2. Grocery pickups: I haven't been inside a grocery store since early March - so weird, when I used to stop for groceries at least twice, usually 3 times per week. We use the local grocery chain's "pick" service to order our groceries online, and then they get put in our trunk when we pick them up. While we sit and wait, Hendrik usually entertains himself with the Lego catalog in the back seat. He seems to prefer this method to actually having to shop with me, and now that I'm used to it, I don't mind saving a bit of time in this realm myself.

3. Outdoor visits: meeting up with people outdoors (and still spaced out from each other!) definitely is the safest way to do it, so we are taking advantage of summer weather in that way. Dinners in Peter's parents' yard, beach visits with some of my extended family, and here a Starbucks drive-through run and coffee + chat time on my grandparents' lawn.

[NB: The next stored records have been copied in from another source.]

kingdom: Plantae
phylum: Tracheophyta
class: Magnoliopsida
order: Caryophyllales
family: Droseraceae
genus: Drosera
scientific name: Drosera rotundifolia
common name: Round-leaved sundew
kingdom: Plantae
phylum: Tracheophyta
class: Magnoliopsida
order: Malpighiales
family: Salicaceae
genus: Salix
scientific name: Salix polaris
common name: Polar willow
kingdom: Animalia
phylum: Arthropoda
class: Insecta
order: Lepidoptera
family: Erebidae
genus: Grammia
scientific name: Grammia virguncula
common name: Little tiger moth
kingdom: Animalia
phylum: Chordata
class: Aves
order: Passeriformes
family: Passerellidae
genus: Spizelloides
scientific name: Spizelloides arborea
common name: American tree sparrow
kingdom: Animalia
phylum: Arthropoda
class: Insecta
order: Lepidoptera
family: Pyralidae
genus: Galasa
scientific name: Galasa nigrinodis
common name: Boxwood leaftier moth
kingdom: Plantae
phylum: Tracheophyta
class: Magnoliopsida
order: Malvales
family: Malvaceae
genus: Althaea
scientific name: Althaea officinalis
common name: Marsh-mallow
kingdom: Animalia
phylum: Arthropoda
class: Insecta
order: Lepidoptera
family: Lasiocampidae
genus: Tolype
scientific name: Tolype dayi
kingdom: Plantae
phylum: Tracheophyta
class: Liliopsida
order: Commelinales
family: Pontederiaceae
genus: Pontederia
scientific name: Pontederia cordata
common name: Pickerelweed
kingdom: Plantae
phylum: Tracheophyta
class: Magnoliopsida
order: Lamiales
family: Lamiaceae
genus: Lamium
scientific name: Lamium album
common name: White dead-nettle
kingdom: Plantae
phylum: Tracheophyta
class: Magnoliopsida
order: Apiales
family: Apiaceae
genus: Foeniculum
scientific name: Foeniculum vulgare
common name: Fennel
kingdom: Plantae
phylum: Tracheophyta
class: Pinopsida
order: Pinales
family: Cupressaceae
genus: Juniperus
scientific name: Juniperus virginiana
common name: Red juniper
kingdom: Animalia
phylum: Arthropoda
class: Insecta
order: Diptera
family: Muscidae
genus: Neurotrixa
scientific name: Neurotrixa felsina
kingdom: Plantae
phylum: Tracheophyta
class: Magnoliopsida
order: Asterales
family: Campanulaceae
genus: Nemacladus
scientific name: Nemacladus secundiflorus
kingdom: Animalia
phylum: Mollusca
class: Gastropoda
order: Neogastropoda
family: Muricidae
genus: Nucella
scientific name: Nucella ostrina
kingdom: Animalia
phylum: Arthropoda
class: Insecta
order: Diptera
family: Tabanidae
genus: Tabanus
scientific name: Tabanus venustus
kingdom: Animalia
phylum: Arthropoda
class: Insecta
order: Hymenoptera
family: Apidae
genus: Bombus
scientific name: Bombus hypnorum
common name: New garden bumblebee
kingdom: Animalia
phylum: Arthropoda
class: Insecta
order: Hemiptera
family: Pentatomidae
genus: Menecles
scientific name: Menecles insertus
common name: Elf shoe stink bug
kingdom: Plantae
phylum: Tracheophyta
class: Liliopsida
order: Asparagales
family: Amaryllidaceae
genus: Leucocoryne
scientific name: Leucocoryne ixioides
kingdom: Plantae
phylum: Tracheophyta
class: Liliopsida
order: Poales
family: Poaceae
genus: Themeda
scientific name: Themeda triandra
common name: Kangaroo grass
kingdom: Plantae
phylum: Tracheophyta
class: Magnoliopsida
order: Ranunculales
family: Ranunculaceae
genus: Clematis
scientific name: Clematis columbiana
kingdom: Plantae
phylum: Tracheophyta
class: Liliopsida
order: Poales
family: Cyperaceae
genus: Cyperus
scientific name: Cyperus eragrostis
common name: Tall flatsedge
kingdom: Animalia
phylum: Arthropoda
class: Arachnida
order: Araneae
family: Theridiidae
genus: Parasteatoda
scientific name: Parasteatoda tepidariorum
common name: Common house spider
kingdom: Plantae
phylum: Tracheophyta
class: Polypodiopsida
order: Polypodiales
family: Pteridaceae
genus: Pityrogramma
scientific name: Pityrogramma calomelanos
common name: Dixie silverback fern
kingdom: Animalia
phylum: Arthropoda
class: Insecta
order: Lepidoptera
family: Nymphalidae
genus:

4. Online camps: I continue to be so impressed by (and grateful for) some educators' creativity and skills over Zoom. Hendrik has done a couple of online science camps with our local college with supplies that they dropped off on our doorstep; here, he is doing his Junior Ornithologist camp with the Cornell Ornithology Lab (an organization he is obsessed with, as a little bird nerd). On this day they dissected chicken eggs to learn about bird eggs in general. While we were bummed to have all of his summer activities cancelled, this camp was especially cool to find, because it's an opportunity he would never have had otherwise, since the Cornell Lab is located in New York.

5. Backyard bookclub: my bookclub is actually meeting more often than we used to - there are just 3 of us, and now we pretty much don't have evening commitments, so we can get together more often! Mostly on Zoom, but now that the weather is nice we are rotating backyards, with our hand sanitizer, distanced chairs, and great book chat.

Now that I've done this, I realize how nice it was to take a look at the positives of the situation, some different experiences or ways of connecting with people that might not happen otherwise - and as a salve to the terribleness of the news and my pessimism/anxiety right now, it turns out it was just the thing I needed today. I recommend it as a useful exercise if you're feeling the same way!